19. There is very limited epidemiological data at this stage, and no line lists to understand geospatial or temporal patterns. Demographic data is patchy. Sequencing data is critical to understand evolution of the virus. Likely future scenarios remain unclear, though firmer predictions may be possible a week from now.

20. There is considerable uncertainty concerning the potential scale of the outbreak. Emerging data should be monitored in order to flag when features become more certain.

21. A formal mechanism is required to ensure information is shared across HMG and to agree trigger points for further action.

22. There was clear agreement that data sharing is essential. The greatest obstacle is accessing line list data from in country.

23. There has been a concerted effort from journal editors, funders and HMG to facilitate data sharing. SAGE will undertake to unblock obstacles to data sharing within its remit.

Triggers for escalation

24. The domestic risk to the UK remains negligible but triggers for escalation should be agreed, including:

• spread within DRC, including signs of onward transmission at significant locations (for example Kinshasa, Katanga mining region)
• spread to neighbouring countries with significant UK diasporas (for example Uganda), direct flights and tourist destinations
• the epidemic rapidly escalates

25. These triggers should not immediately lead to UK action, but to a rapid reassessment of the risk to the UK.

List of actions

• DfID and DHSC to propose a mechanism for data sharing, coordination of modelling activity and for updating GCSA – and identify trigger points for convening any formal meetings. GCSA to approve proposal today. Update: DfID CSA will chair a group for these purposes, supported by the Scientific Pandemic Influenza Subgroup on Modelling (SPI-M). It will meet for the first time in the week commencing 28 May 2018, with attendance from DHSC CSA, PHE, the academic teams represented at the pre-SAGE and others. Circumstances prompting escalation will be discussed at that first meeting
• PHE, DfID and DHSC to agree and share circumstances under which UK would review its own risk assessment and domestic preparedness arrangements. If any of these circumstances occur, CMO and DHSC CSA to discuss next steps, informed by data from academic groups. Update: A note is attached to these minutes (Annex A). It may be updated after review by the DfID team located in DRC
• DfID, PHE and DHSC to agree who is responsible for ensuring that UK nationals being deployed to DRC on behalf of HMG are vaccinated through the WHO system.

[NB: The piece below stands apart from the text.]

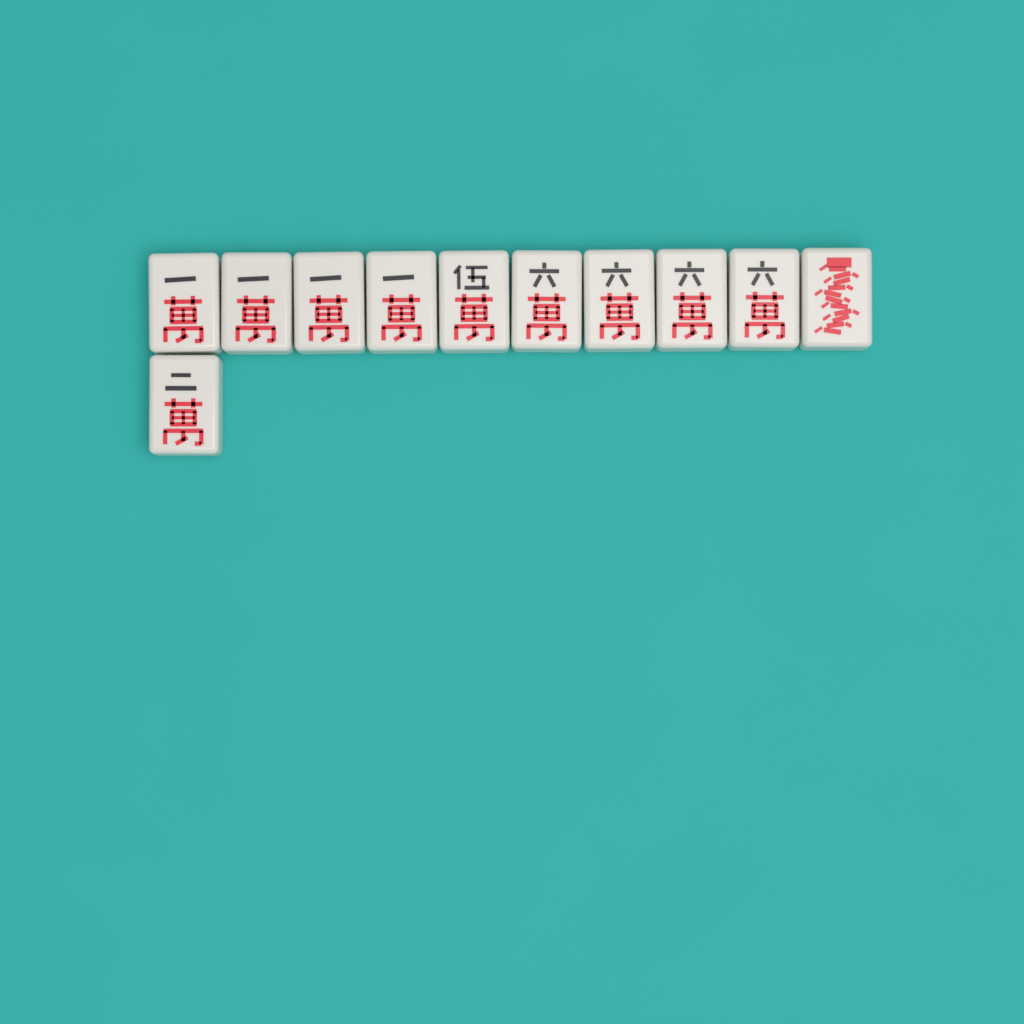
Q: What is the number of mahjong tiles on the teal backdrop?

Update: It has been agreed that DfID and PHE will have joint responsibility for ensuring UK nationals being deployed to DRC on behalf of HMG are vaccinated through WHO

Attendees

Scientific experts

• Patrick Vallance (GCSA)
• Andrew Hayward (UCL)
• Andrew Pollard (Oxford)
• Cathy Roth (DfID)
• Charlotte Watts (DfID CSA)
• Chris Whitty (DHSC CSA),
• Daniel Bausch (PHE)
• David Salisbury (Chatham House)
• Dilys Morgan (PHE)
• Jeremy Farrar (Wellcome)
• John Edmunds (LSHTM)
• Jonathan Van Tam (DHSC dCMO)
• Julian Bonnerjea (Medicines & Healthcare Products Regulatory Agency)
• Mike Tildesley (Warwick)
• Neil Ferguson (Imperial)
• Peter Openshaw (Imperial)

Observers and government officials

• John Aston (HO CSA)
• Stuart Wainwright (Cabinet Office)

Total: 26

2 observers and government officials and 6 Secretariat members redacted.

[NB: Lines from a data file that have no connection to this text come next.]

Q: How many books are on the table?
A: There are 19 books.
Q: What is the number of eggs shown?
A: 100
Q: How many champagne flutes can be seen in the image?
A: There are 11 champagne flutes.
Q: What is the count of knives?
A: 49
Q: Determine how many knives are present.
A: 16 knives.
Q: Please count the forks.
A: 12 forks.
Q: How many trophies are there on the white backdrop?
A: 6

Annex A: Triggers for re-assessment of risk to the UK

Main triggers which would inform and underpin any assessment of the risk of persons returning to the UK with Ebola infection associated with the current outbreak:

Clinically Compatible cases (CCC) as a result of local transmission in a country with:

• direct flight connections to UK
• significant diaspora communities in the UK from that country
• recognised as a tourist destination for UK travellers
• significant numbers of UK nationals working in the country

Transmission in DRC where there are British interests – the capital Kinshasa and mining areas such as Katanga.

Increase in the risk would require escalation of NHS preparedness.

Currently Uganda would be the only adjacent country of concern, where, although of limited public health utility, they appear to be screening people arriving from DRC. Outbreak is on the opposite side of DRC from Uganda.